I have a Dataframe, simlified as follows.
ID | year | y | A1 | A2 | ... | A52 | B1 | ...
1 1980 | 10| 1 | 2 | ... | 52 | 53 |
1 1981 | 20| 1 | 2 | ... | 52 | 53 |
1 1982 | 30| 1 | 2 | ... | 52 | 53 |
2 1980
2 1981
2 1982
...
1000
I need to reorganize it into:
ID | 1982_y | A1(from 1980) | ... | A52 | A1(from 1981) | ... | A1(from 1982)| ... | A52 |
1 | 30 | 1 | 2 | 3 | 4 | ...
2
3
4
...
1000
where I need to concatenate all the values from A1
to A52
for each year of the same location. Only the last y
of each ID
is kept as 1982_y
. Other values are discarded. By the end of the operation, there should be one row for each location, so 1000 rows.

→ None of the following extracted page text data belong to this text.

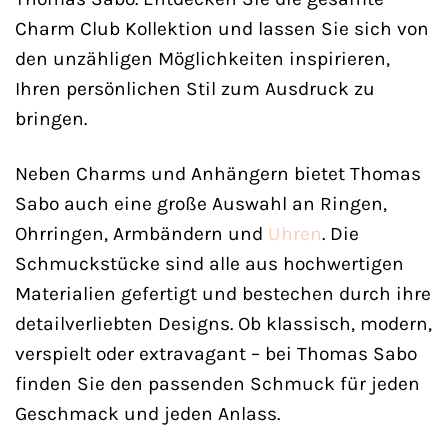
Charm Club Kollektion und lassen Sie sich von
den unzähligen Möglichkeiten inspirieren,
Ihren persönlichen Stil zum Ausdruck zu
bringen.
Neben Charms und Anhängern bietet Thomas
Sabo auch eine große Auswahl an Ringen,
Ohrringen, Armbändern und
Uhren
. Die
Schmuckstücke sind alle aus hochwertigen
Materialien gefertigt und bestechen durch ihre
detailverliebten Designs. Ob klassisch, modern,
verspielt oder extravagant – bei Thomas Sabo
finden Sie den passenden Schmuck für jeden
Geschmack und jeden Anlass.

For example, we will merge 1980, 1981, 1982 for ID=1 into one row. The last value of y, 30 is kept as 1982_y
. Then we concatenate the rest of the values for all 3 years into one line. If we have A B C, 52 for each, then we have 52x3 = 156 values.
I'm thinking I should iterate over the rows first, and then iterate over the columns, store A1-A52
and y
of last year to a Datafame. Append this to the dataframe for each iteration. I'm not sure how to carry out this operation in pandas. Many thanks!